African States at the UN Human Rights Council in 2017
The United Nations (UN) Human Rights Council (HRC) is the world’s premier international human rights forum. It was formed in 2006, replacing the UN Commission on Human Rights.
The HRC has 47 seats, distributed on a proportional, regional basis. African states occupy 13 seats making it, along with the Asian Group, the largest of the UN’s five regional groupings on the 47-member HRC.
A recent report, compiled in the Department of Political and International Studies at Rhodes University and published by SAIIA, analyses the commitment of 14 African countries to international human rights. The HRC adopts dozens of resolutions every year; in 2017 it adopted 109 resolutions, covering issues that range from economic rights to extrajudicial execution. This report focuses on two domains of the HRC’s work: country-specific situations and civil and political rights.
The findings of the report challenge various pieces of received wisdom. At the UN, African states have a reputation for voting as a bloc, obstructing progress on human rights, and fiercely defending the sovereignty of developing countries. Indeed, in his reflection on the HRC’s first year, the Algerian ambassador and coordinator of the African Group at the time, Idriss Jazairy, wrote that to move away from regional solidary in a world in which ‘power relations overrule ethics’ would ‘spell disaster for weaker countries’. 
However, the report shows that – at least as far as country-specific human rights problems and civil and political rights are concerned – African states rarely vote in unison. Furthermore, the African Group is not the obstructer of human rights it is sometimes thought or called upon to be. Although HRC members like Egypt and Burundi are enemies of international human rights, states like Botswana, Ghana and Rwanda are clear supporters of their international advancement. In addition, while the sovereignty principle provides weak states with some protection in a world in which power is the main currency, African states are surprisingly willing to support or at least decline to oppose intrusive measures against states that violate human rights. For instance, Somalia and Djibouti sponsored a resolution to have a UN expert examine human rights in Eritrea, which was adopted without any opposing votes. In another example, in December 2017, a majority of African states voted in favour of a resolution condemning the persecution of the Rohingya people of Myanmar and authorising a number of investigations into their plight.
Another widely held view is that human rights, and civil and political rights in particular, are a Western imposition on Africa and other developing countries. While such an argument is not particularly convincing – many African states include human rights in their constitutions, for instance – the diversity among African members of the HRC and the frequent African support for human rights further weaken this argument. Indeed, the wide range of African positions at the HRC tells us that there often is no single African position on human rights and that one should be sceptical of those who make claims about human rights in Africa’s name.
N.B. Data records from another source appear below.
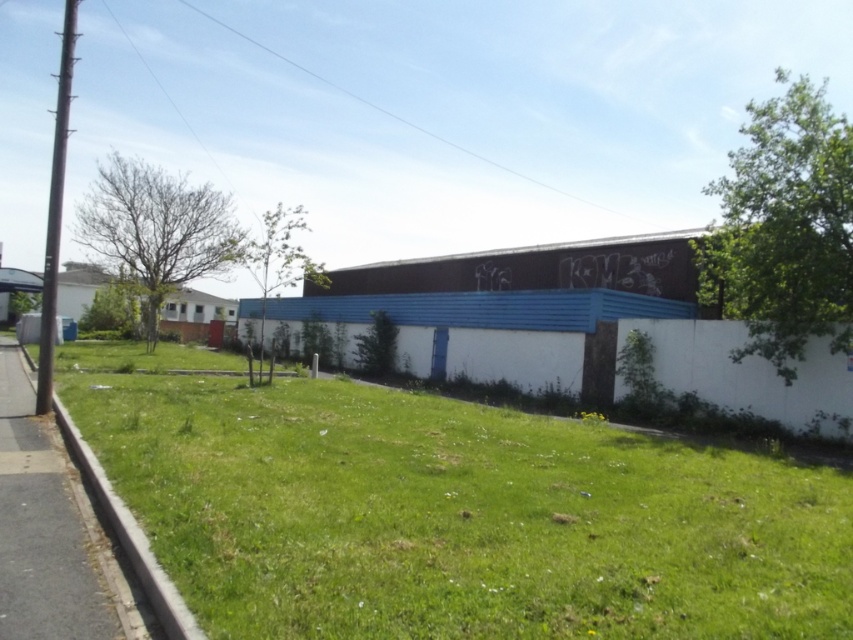
Can you confirm if green grassy at lower left is bigger than gray asphalt pavement at lower left?

Correct, green grassy at lower left is larger in size than gray asphalt pavement at lower left.

Who is positioned more to the left, green grassy at lower left or gray asphalt pavement at lower left?

Positioned to the left is gray asphalt pavement at lower left.

Locate an element on the screen. The height and width of the screenshot is (640, 853). green grassy at lower left is located at coordinates (457, 515).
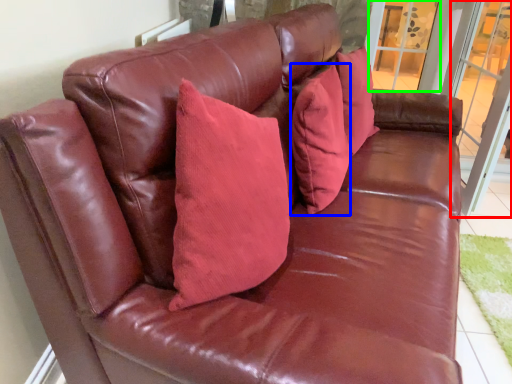
Question: Which object is positioned closest to screen door (highlighted by a red box)? Select from pillow (highlighted by a blue box) and window (highlighted by a green box).

Choices:
 (A) pillow
 (B) window

Answer: (B)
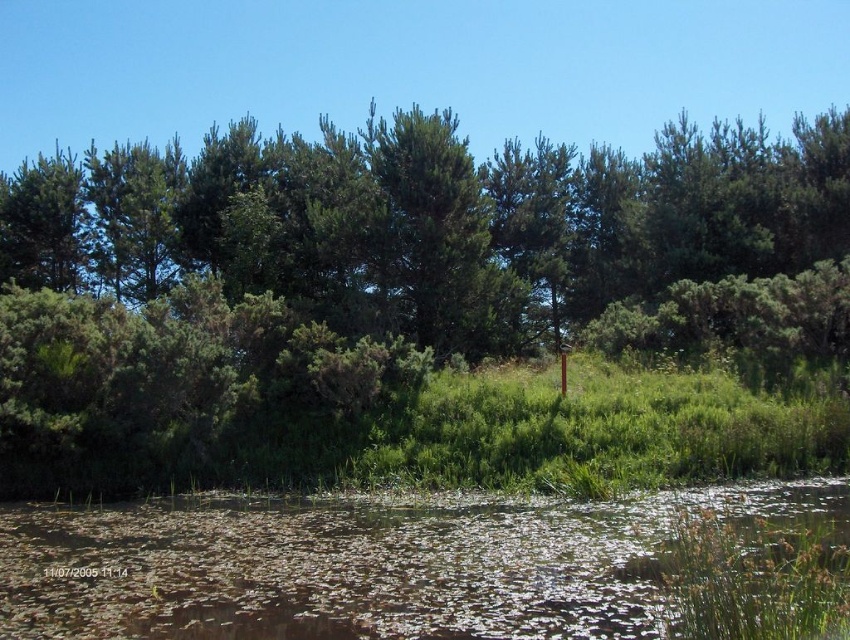
You are standing at the edge of the water in this serene natural scene. You want to take a photo that includes both the green leafy tree at center and the translucent murky water at lower center. Which object should appear closer to the camera in your photo?

The green leafy tree at center should appear closer to the camera because the translucent murky water at lower center is positioned behind it.

You are standing at the center of the image and want to locate the green leafy tree at center. According to the coordinates provided, where exactly is it positioned?

The green leafy tree at center is positioned at coordinates point [411,304].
Finally, among scholars, diplomats and human rights practitioners one finds the presumption that there is a direct and positive relationship between a domestic respect for human rights and international support for human rights. The HRC, just like the Commission on Human Rights before it, has been criticised for admitting rights violators as members. Nikki Haley, the Trump administration’s first ambassador to the UN, made reform to the HRC’s membership one of its conditions for not withdrawing from the organisation.  (The US withdrew from the HRC in June 2018.) Only four African members of the HRC in 2017 – Botswana, Ghana, South Africa and Tunisia – were regarded as ‘free’ according to Freedom House’s categorisation. Africa’s five ‘not free’ 2017 members – Burundi, Congo, Egypt, Ethiopia and Rwanda – did not belong on the HRC based on any standard that make domestic respect for human rights a requirement for HRC membership. However, the report shows that this line of thinking is problematic. Repressive states sometimes support international human rights while states that respect rights at home oppose or fail to support them at the international level. In this regard, Rwanda, one of Africa’s most oppressive states, has one of Africa’s best records on the HRC. By contrast, South Africa might have a strong domestic human rights record, but, as its middling effort on the HRC during shows, this is no guarantee of support for international human rights.
 Jazaïry I, ‘The role of regional groups and coordinators: A case study – the African Group’, in Muller L (ed.), The First 365 Days of the United Nations Human Rights Council. Geneva: Baden, 2007, p. 129.